SOURCE TEXT
========================================================================
### Working of the code

- Opens the UVF dictionary website using Chrome WebDriver.
- Loads and highlights categories one by one for manual selection.
- Extracts words from the carousel, identifying when it starts repeating.
- Clicks "Next" manually to move through all pages in the category.
- Extracts metadata for each word:
	- Example sentence in Portuguese
	- Example sentence in Libras (Brazilian Sign Language)
	- Video URL showing the sign
	- Hand Gesture Image (if available)
	- Category the word belongs to
- Saves the data in a dictionary and writes to a CSV file after each word.
- Returns to the category page and continues the process for the next category

In [None]:
import os
import pandas as pd
from selenium import webdriver
from selenium.webdriver.common.by import By
from selenium.webdriver.support.ui import WebDriverWait
from selenium.webdriver.support import expected_conditions as EC

# Open Chrome WebDriver
options = webdriver.ChromeOptions()
options.add_experimental_option("detach", True)  # Keep browser open
driver = webdriver.Chrome(options=options)
driver.get("https://sistemas.cead.ufv.br/capes/dicionario/")  # Open dictionary site

# Wait object (max 10 sec for efficiency)
wait = WebDriverWait(driver, 10)

# Get all category elements
category_elements = wait.until(EC.presence_of_all_elements_located((By.CSS_SELECTOR, ".categories a")))

# Iterate through each category
for category in category_elements:
    # Highlight category and ask for manual selection
    driver.execute_script("arguments[0].style.border='3px solid red'", category)
    input("Click the highlighted category in the browser, then press Enter to continue...")

    word_metadata = {}  # Dictionary to store metadata
    words_list = []  # Store words in order

    while True:
        try:
            # Extract words from the current carousel page
            word_elements = wait.until(EC.presence_of_all_elements_located((By.CSS_SELECTOR, ".carousel-inner .item.active a")))
========================================================================
SOURCE MATERIAL
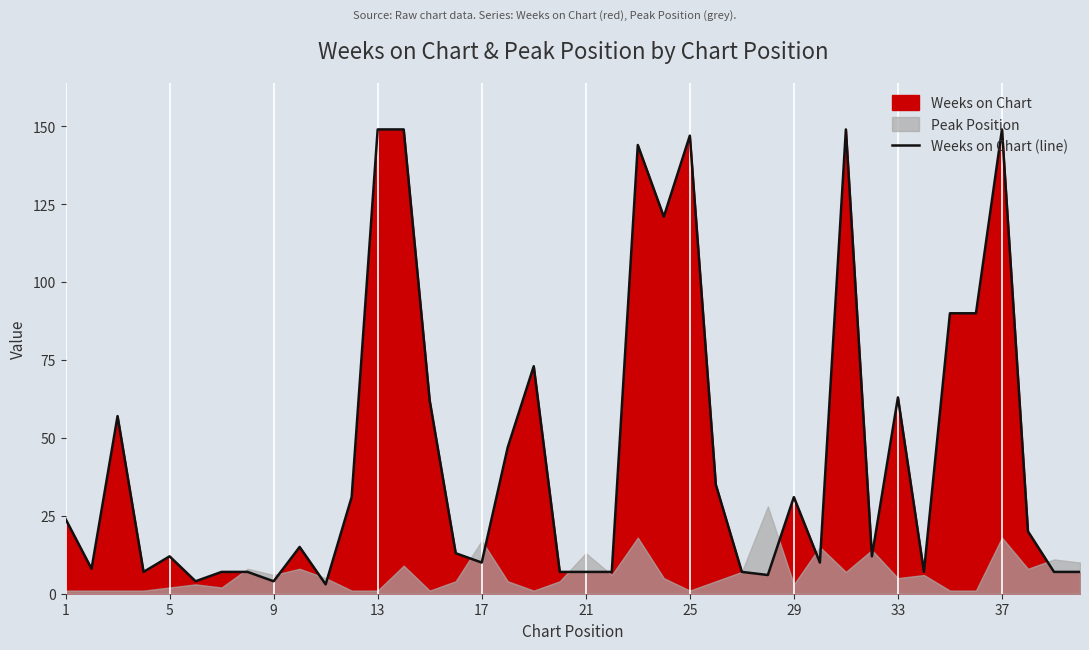

Is it true that the value at 14 is 96?

False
========================================================================
Write out the dictionary-scraping text from above in full, reproducing every line verbatim with nothing altered or omitted.

### Working of the code

- Opens the UVF dictionary website using Chrome WebDriver.
- Loads and highlights categories one by one for manual selection.
- Extracts words from the carousel, identifying when it starts repeating.
- Clicks "Next" manually to move through all pages in the category.
- Extracts metadata for each word:
	- Example sentence in Portuguese
	- Example sentence in Libras (Brazilian Sign Language)
	- Video URL showing the sign
	- Hand Gesture Image (if available)
	- Category the word belongs to
- Saves the data in a dictionary and writes to a CSV file after each word.
- Returns to the category page and continues the process for the next category

In [None]:
import os
import pandas as pd
from selenium import webdriver
from selenium.webdriver.common.by import By
from selenium.webdriver.support.ui import WebDriverWait
from selenium.webdriver.support import expected_conditions as EC

# Open Chrome WebDriver
options = webdriver.ChromeOptions()
options.add_experimental_option("detach", True)  # Keep browser open
driver = webdriver.Chrome(options=options)
driver.get("https://sistemas.cead.ufv.br/capes/dicionario/")  # Open dictionary site

# Wait object (max 10 sec for efficiency)
wait = WebDriverWait(driver, 10)

# Get all category elements
category_elements = wait.until(EC.presence_of_all_elements_located((By.CSS_SELECTOR, ".categories a")))

# Iterate through each category
for category in category_elements:
    # Highlight category and ask for manual selection
    driver.execute_script("arguments[0].style.border='3px solid red'", category)
    input("Click the highlighted category in the browser, then press Enter to continue...")

    word_metadata = {}  # Dictionary to store metadata
    words_list = []  # Store words in order

    while True:
        try:
            # Extract words from the current carousel page
            word_elements = wait.until(EC.presence_of_all_elements_located((By.CSS_SELECTOR, ".carousel-inner .item.active a")))